At 96 years old, former Heavenly Mountain Resort ski patroller Martin Hollay wanted to ski 100 days that season. He only got in 96 days in Tahoe, so naturally he drove down to Mammoth and skied for four days. That was just like Martin Hollay.
The skier was beloved in the South Lake Tahoe community for his generosity, fun-loving personality, and impact on the resort. In July, hundreds gathered outside his home at the base of the mountain to honor his passing at the age of 101.
With a 25-year career as a member of Heavenly Mountain Resort’s ski patrol, Hollay is a local legend in South Lake Tahoe and one of the people responsible for developing runs on the Nevada side of the mountain.
In 2017, a few days shy of his 97th birthday, Heavenly named a trail after him that leads to a peak that Hollay had long referred to as “Martin’s Peak” and adorned with a flag from his home country of Hungary. The resort also dedicated a stand of trees that he planted back in the 70s to him.

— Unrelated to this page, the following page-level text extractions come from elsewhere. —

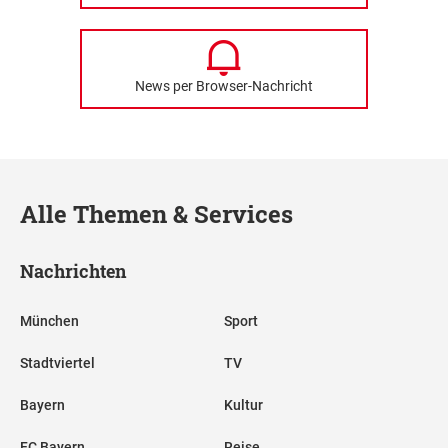
News per Browser-Nachricht
Alle Themen & Services
Nachrichten
München
Sport
Stadtviertel
TV
Bayern
Kultur
FC Bayern
Reise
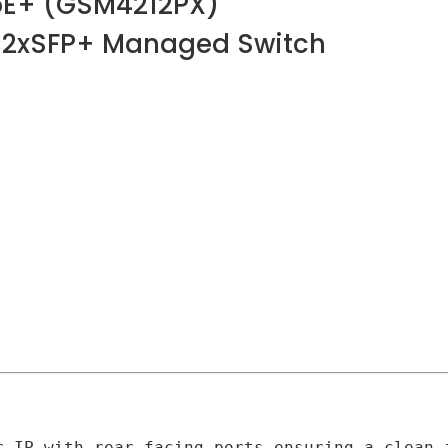
oE+ (GSM4212PX)
 2xSFP+ Managed Switch
r IP with rear-facing ports ensuring a clean 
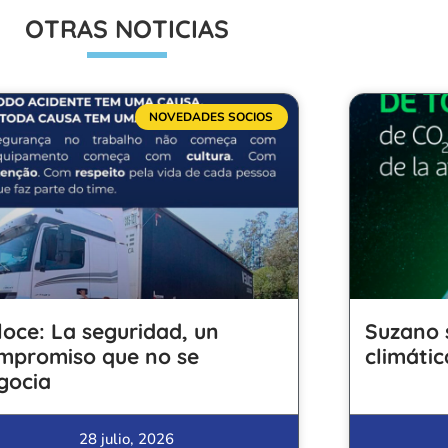
OTRAS NOTICIAS
NOVEDADES SOCIOS
loce: La seguridad, un
Suzano 
mpromiso que no se
climátic
gocia
28 julio, 2026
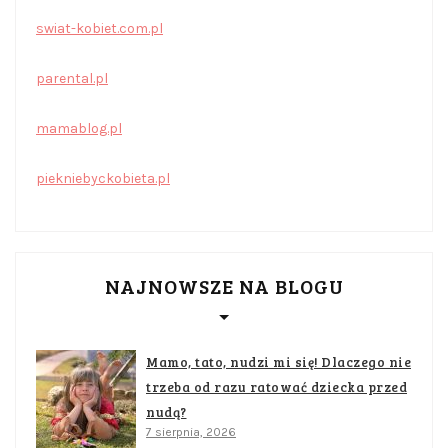
swiat-kobiet.com.pl
parental.pl
mamablog.pl
piekniebyckobieta.pl
NAJNOWSZE NA BLOGU
Mamo, tato, nudzi mi się! Dlaczego nie
trzeba od razu ratować dziecka przed
nudą?
7 sierpnia, 2026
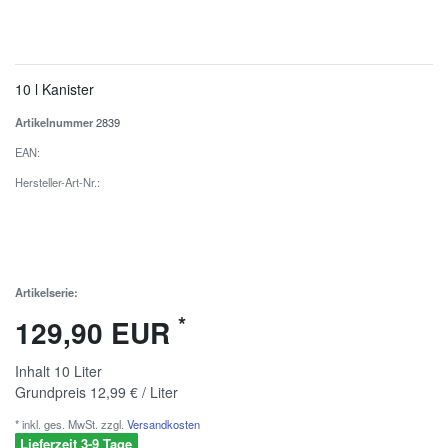
10 l Kanister
Artikelnummer
2839
EAN:
Hersteller-Art-Nr.:
Artikelserie:
*
129,90 EUR
Inhalt
10
Liter
Grundpreis
12,99 € / Liter
* inkl. ges. MwSt. zzgl.
Versandkosten
Lieferzeit 3-9 Tage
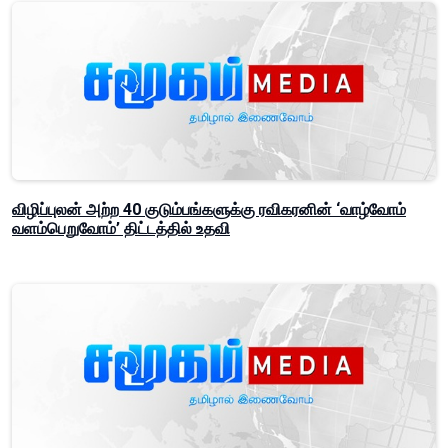
விழிப்புலன் அற்ற 40 குடும்பங்களுக்கு ரவிகரனின் ‘வாழ்வோம்
வளம்பெறுவோம்’ திட்டத்தில் உதவி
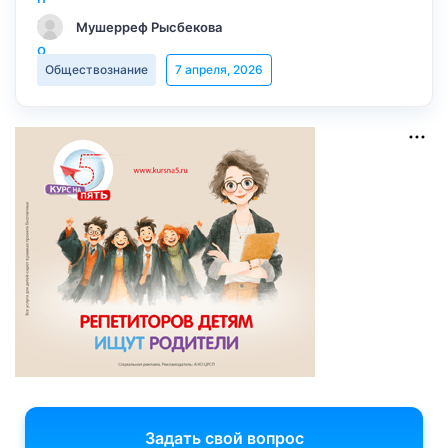
Мушерреф Рысбекова
Обществознание
7 апреля, 2026
Задать свой вопрос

In 1973, after the creation of the Meadow Dam and Reservoir for snowmaking, Hollay planted saplings he found on the mountain near there to help compensate for the trees he felled over the years while creating runs. Every year he would plant a few more.
Originally from Hungary, Hollay grew up cross-country skiing. In 1957, as the communist revolution swept across the country, Hollay fled to the United States, ultimately landing in Los Angeles working in his trade as a glove maker. A year later, he moved to Lake Tahoe to be back in the snow.
After joining the Nordic Ski Club, Hollay was hired to construct the cross-country course for the 1960 Winter Olympics held in Squaw Valley. Hollay volunteered as a ski patroller at Heavenly for several years to cover the cost of his lift pass, and in 1965, he was hired full-time.
Over the next 25 years, Hollay patrolled during the winter months and designed and cut down trees for new runs at Heavenly in the off-season.
“In 1969 and 70, they started opening the Nevada side. From then on, in the wintertime we skied the mountains and decided where we should put chairs in and things like that,” Hollay said back in 2017. “In the summertime with the Forest Service, it was my job cutting the trees, at first for the lift lines, and then the expert run, then the intermediate run.”
After coming home from work at Heavenly, Hollay spent his evenings cutting and sewing leather and fur-lined gloves and hats, which he sold to local skiers and businesses.
He passed his love of skiing on to his daughter, Cezi Hollay, who says her favorite memories revolve around spending time with her father at Heavenly.
“I was told I was skiing down the face on his back when I was six months old,” says Cezi with a laugh. “Everyone knew him from Heavenly. When he was on ski patrol, I used to be able to do the last run with him, which is called the sweep. Living so close to Heavenly, we’d be able to ski every day after school.”
In 1990, Hollay retired from ski patrol at Heavenly, and in 2012, he decided to close down his glove-making business, but he still woke up every morning in the winter, walked from his house to Heavenly and skied. He continued this into his late 90s.
“He loved being a host to visiting skiers and his outgoing personality created hundreds of friendships, both local and throughout the ski industry,” said Malcolm Tibbetts, who was hired by Hollay in 1972 as ski patrol and retired over 30 years later as Heavenly’s vice president of mountain operations. “Due to his ‘trimming,’ he is personally responsible for Heavenly being a truly great tree skiing area.”
“The memorial event in front of his home filled the street with hundreds of people who felt the need to express their love for this man,” added Tibbetts. “He was much beloved and won’t be forgotten.”